Tunisian police killed a militant and another died when he detonated his suicide explosive belt during an exchange of gunfire in the central city of Sidi Bouzid, a government official said on Sunday.
Tunisia’s armed forces have been cracking down on militants allied to Daesh and Al-Qaeda’s North Africa branch, especially since the country suffered four major attacks in the last two years, including two on foreign tourists.
The clash came when police raided a house in Sidi Bouzid where the group had been under surveillance. The group had been in the coastal city of Sousse, where a Daesh-allied gunman killed more than 30 tourists in a 2015 attack on a beach resort.
“The police engaged in gun fire with these terrorists in Sidi Bouzid.

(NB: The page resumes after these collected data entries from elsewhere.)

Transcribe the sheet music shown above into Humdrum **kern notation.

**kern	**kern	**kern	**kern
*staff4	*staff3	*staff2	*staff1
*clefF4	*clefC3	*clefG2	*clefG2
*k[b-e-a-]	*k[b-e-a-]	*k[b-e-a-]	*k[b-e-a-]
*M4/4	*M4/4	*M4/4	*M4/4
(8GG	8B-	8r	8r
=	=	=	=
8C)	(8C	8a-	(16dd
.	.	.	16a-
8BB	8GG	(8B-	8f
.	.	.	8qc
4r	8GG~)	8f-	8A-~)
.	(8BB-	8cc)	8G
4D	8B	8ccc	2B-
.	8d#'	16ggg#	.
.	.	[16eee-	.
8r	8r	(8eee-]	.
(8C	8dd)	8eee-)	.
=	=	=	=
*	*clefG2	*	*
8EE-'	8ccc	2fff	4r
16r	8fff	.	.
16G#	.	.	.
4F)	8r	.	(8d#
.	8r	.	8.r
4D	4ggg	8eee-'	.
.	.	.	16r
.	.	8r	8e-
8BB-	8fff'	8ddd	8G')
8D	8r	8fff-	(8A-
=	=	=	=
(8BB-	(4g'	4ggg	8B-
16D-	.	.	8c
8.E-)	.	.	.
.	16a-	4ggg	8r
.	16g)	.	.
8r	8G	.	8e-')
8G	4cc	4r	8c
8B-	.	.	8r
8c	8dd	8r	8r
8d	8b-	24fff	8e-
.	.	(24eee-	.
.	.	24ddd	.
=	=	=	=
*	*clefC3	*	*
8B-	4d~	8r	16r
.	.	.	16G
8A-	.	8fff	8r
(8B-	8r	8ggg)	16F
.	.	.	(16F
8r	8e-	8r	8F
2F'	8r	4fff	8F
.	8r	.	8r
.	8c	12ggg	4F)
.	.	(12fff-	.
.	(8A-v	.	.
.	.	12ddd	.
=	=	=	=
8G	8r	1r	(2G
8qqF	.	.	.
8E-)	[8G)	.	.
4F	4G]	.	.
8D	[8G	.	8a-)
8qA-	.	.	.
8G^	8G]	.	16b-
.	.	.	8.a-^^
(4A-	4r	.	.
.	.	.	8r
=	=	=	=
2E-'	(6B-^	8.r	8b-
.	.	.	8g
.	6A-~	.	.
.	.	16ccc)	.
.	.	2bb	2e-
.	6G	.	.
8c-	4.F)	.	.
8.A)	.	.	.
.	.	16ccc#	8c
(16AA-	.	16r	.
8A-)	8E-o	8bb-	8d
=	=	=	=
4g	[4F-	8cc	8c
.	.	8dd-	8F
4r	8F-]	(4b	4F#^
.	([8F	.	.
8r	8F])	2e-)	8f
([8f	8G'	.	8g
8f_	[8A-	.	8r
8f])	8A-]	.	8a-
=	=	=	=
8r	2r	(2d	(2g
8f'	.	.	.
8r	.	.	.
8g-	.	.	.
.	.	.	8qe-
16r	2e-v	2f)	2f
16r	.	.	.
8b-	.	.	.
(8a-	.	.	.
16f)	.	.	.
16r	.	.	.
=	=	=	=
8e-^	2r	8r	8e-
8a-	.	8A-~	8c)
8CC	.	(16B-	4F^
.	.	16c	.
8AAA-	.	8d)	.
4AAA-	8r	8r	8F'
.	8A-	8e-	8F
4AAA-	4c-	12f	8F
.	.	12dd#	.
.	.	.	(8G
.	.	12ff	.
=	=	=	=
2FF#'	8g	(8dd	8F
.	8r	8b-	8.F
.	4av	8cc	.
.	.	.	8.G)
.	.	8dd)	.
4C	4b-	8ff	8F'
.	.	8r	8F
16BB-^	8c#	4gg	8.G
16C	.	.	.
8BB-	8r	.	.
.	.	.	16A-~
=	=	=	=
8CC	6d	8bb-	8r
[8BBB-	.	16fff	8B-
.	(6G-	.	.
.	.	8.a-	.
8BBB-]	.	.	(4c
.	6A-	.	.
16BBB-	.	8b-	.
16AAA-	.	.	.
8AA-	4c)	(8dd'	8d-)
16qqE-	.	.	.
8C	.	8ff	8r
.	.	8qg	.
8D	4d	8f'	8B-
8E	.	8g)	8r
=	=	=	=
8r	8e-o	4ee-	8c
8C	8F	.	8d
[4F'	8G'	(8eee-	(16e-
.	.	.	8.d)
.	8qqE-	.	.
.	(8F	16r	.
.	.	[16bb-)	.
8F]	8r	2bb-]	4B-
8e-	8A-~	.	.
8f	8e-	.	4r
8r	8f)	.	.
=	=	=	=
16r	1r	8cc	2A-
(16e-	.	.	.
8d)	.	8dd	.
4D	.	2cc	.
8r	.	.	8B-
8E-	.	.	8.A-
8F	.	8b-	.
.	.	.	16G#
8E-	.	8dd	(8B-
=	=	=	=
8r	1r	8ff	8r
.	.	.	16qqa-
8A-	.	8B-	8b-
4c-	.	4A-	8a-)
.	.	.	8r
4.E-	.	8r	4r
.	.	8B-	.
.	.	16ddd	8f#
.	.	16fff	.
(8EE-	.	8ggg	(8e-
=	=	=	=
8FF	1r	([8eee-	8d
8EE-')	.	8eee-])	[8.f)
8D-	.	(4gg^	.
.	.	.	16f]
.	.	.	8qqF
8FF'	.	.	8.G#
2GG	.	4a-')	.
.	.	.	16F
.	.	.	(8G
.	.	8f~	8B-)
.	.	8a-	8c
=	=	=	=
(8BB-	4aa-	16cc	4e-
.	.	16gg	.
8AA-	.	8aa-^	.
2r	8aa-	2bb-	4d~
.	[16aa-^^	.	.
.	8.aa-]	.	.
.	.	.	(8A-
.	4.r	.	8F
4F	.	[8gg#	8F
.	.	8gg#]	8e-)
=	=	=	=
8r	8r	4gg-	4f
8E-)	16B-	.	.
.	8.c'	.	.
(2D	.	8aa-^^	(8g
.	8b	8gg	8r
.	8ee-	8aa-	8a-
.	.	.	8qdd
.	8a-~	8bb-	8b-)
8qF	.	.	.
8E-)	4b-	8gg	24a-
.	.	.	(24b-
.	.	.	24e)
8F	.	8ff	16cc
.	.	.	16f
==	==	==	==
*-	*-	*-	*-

They killed one and another blew up his explosive belt,” the official said. Other suspects were still being pursued.
More than 3,000 Tunisians have gone to fight for Daesh and other militant groups in Syria, Iraq and Libya. The government expects some of them to return to Tunisia as militants lose ground in those countries.
A small group of militants linked to Al-Qaeda in the Islamic Maghreb is operating in the Chaambi mountains on the border with Algeria. Daesh claimed most of the recent attacks in Tunisia, including the Sousse hotel attack and raids by militants crossing from Libya into Tunisia’s Ben Guardane in 2016.